İklim Kanunu ile ilgili iddialar ve gerçekler
Türkiye'nin iklim değişikliğiyle mücadele konusunda yol haritasını belirleyecek olan ilk "İklim Kanunu Teklifi", Türkiye Büyük Millet Meclisi Genel Kurulunda kabul edildi ve resmen yasalaştı. İklim Kanunu ile ilgili özellikle sosyal medyada birçok yanlış bilgi dolaşmakta. İşte o iddialar ve gerçekler...

Türkiye'nin ilk iklim kanunu teklifi TBMM'de kabul edildi. Ülkemizin iklim değişikliğiyle mücadelede yol haritasını çizecek olan kanunla ilgili çok fazla yanlış bilgi ortalıkta dolaşıyor ve dillendiriliyor.

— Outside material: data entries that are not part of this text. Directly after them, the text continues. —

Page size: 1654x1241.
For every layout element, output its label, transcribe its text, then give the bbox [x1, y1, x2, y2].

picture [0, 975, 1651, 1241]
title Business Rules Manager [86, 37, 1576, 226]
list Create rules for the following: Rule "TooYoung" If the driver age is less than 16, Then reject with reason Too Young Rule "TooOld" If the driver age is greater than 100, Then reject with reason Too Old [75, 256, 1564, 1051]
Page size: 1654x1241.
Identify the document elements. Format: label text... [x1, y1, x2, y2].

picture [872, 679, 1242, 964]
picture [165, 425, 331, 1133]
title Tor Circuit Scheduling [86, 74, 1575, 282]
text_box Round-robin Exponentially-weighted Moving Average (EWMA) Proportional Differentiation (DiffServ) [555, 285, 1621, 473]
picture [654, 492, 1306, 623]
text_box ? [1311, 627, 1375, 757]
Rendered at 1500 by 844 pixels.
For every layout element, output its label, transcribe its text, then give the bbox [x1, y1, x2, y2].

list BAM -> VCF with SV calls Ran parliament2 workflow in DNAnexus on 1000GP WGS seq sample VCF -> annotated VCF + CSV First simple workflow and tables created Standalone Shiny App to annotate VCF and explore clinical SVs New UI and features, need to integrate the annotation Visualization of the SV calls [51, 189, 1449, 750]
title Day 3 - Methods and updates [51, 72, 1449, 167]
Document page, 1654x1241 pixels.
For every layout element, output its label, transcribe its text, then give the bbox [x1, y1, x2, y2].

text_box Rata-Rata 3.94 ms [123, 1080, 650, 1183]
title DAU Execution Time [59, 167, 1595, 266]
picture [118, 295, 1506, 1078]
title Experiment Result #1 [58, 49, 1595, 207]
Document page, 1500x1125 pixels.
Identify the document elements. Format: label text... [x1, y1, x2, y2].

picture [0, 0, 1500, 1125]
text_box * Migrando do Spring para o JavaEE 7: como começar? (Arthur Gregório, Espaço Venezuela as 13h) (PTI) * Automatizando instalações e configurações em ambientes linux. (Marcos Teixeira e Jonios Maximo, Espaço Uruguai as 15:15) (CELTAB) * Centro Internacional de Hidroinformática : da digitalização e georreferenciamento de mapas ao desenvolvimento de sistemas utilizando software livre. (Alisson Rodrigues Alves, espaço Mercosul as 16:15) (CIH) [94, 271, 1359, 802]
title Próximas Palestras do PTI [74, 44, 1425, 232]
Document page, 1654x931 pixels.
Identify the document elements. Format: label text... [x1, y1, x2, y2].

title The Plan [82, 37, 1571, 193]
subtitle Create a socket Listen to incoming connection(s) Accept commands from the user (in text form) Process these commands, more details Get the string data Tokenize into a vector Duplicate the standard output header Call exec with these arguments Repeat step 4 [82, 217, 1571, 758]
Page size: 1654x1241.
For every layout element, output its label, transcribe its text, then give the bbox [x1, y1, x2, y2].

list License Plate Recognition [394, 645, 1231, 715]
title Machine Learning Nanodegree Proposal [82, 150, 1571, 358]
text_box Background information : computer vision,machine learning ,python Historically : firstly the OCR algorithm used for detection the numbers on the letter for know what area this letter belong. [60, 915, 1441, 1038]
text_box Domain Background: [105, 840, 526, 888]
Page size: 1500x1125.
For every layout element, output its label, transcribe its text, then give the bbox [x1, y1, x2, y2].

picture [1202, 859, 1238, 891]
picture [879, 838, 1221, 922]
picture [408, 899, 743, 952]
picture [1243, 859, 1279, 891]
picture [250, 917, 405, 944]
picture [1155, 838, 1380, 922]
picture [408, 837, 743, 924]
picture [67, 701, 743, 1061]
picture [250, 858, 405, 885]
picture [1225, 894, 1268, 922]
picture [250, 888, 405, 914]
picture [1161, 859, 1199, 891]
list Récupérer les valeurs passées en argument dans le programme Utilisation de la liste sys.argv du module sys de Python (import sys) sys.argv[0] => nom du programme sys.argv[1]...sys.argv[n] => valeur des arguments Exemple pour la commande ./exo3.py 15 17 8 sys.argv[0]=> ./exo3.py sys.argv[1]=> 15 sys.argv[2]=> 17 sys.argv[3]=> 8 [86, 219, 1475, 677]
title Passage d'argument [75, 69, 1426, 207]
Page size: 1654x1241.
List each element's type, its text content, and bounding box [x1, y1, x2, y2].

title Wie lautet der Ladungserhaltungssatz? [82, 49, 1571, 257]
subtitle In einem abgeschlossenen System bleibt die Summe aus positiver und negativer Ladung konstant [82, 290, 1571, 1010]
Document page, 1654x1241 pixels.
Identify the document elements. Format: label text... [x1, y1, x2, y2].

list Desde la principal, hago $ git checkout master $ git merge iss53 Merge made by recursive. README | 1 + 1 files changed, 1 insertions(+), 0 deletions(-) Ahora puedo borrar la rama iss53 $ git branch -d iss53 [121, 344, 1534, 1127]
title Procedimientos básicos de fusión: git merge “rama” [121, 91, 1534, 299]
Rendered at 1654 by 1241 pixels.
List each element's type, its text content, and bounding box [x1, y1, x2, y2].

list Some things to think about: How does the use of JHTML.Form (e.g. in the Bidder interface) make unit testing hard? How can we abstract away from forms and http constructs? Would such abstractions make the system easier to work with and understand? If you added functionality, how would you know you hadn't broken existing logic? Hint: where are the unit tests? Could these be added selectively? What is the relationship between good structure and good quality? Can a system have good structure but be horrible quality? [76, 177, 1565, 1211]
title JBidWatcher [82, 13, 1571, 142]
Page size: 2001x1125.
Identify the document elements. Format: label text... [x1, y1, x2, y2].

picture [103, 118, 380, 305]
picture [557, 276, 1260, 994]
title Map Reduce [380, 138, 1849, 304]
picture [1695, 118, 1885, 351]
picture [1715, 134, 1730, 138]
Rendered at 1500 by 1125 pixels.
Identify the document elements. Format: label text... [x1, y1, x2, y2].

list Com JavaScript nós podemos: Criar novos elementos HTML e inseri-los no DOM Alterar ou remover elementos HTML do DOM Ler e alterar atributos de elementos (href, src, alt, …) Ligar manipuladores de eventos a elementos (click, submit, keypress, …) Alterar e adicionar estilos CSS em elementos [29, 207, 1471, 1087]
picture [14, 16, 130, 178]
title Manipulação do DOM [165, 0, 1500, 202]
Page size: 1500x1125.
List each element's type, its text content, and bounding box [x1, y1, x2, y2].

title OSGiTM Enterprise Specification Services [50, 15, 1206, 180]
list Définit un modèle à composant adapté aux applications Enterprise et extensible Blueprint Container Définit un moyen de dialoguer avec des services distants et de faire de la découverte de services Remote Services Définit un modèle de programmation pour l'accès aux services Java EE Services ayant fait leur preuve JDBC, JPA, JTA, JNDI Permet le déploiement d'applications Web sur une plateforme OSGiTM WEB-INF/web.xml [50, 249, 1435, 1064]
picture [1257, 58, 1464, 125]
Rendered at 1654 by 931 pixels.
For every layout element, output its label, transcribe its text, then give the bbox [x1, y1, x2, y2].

İşte o iddialara karşı İklim Kanunu ile ilgili gerçekler...
İKLİM KANUNU GERÇEKLERİ
İDDİA: "Karbon ayak iziyle insanların özgürlükleri kısıtlanacak."
DOĞRUSU: Karbon ayak izi ile insanların özgürlüklerinin kısıtlanması söz konusu bile değil. Karbon ayak izinin azaltılması sadece üretim yapan organizasyonlar için öngörülmüştür. Bireylerle, mülkiyet, seyahat gibi anayasal haklarıyla en ufak bir ilgisi bulunmamaktadır.
İDDİA: "Emisyon Ticaret Sistemi adı altında vatandaştan karbon vergisi alınacak."
DOĞRUSU: Kanun teklifi karbon vergi sistemini getirmiyor. Emisyon ticaret sisteminin kurulmasını kapsıyor. 9. maddede de bireylerin değil sanayi kaynaklı sera gazı emisyonlarının düşürülmesine yönelik düzenlemeler yer alıyor. Dolayısıyla Emisyon Ticaret Sistemi uygulamasının kapsamı sadece enerji yoğun üretim tesisleridir. Bireylerle hiçbir ilgisi bulunmamaktadır.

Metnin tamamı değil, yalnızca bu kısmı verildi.